> _To do_: Images are not wanted; transcribe the rest of the listing exactly.

+++ Provided entries

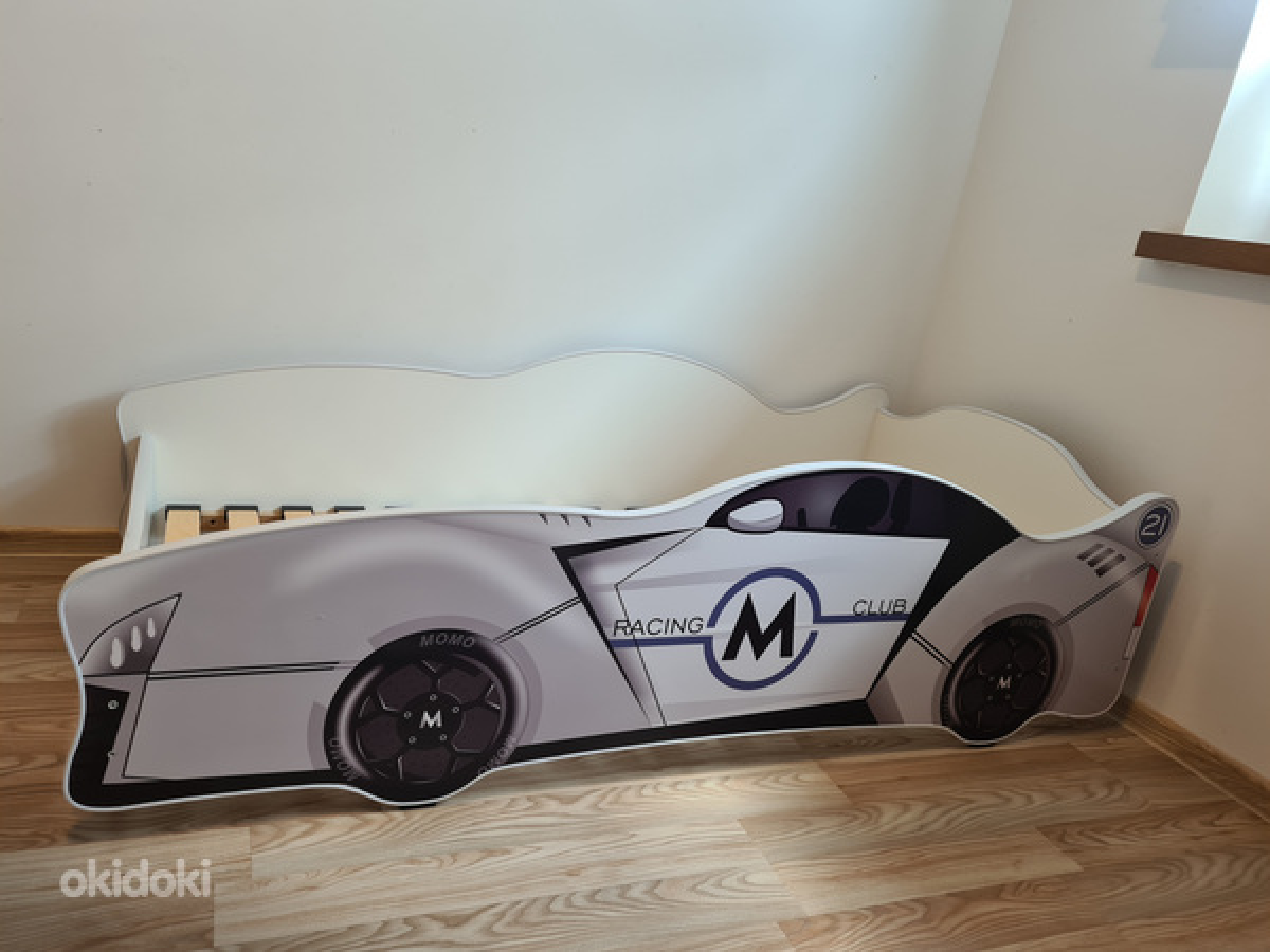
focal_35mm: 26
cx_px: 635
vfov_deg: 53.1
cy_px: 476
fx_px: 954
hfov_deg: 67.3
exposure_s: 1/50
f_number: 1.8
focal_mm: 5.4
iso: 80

++++++

> _Output below_:
focal_35mm: 26
cx_px: 635
vfov_deg: 53.1
cy_px: 476
fx_px: 954
hfov_deg: 67.3
exposure_s: 1/50
f_number: 1.8
focal_mm: 5.4
iso: 80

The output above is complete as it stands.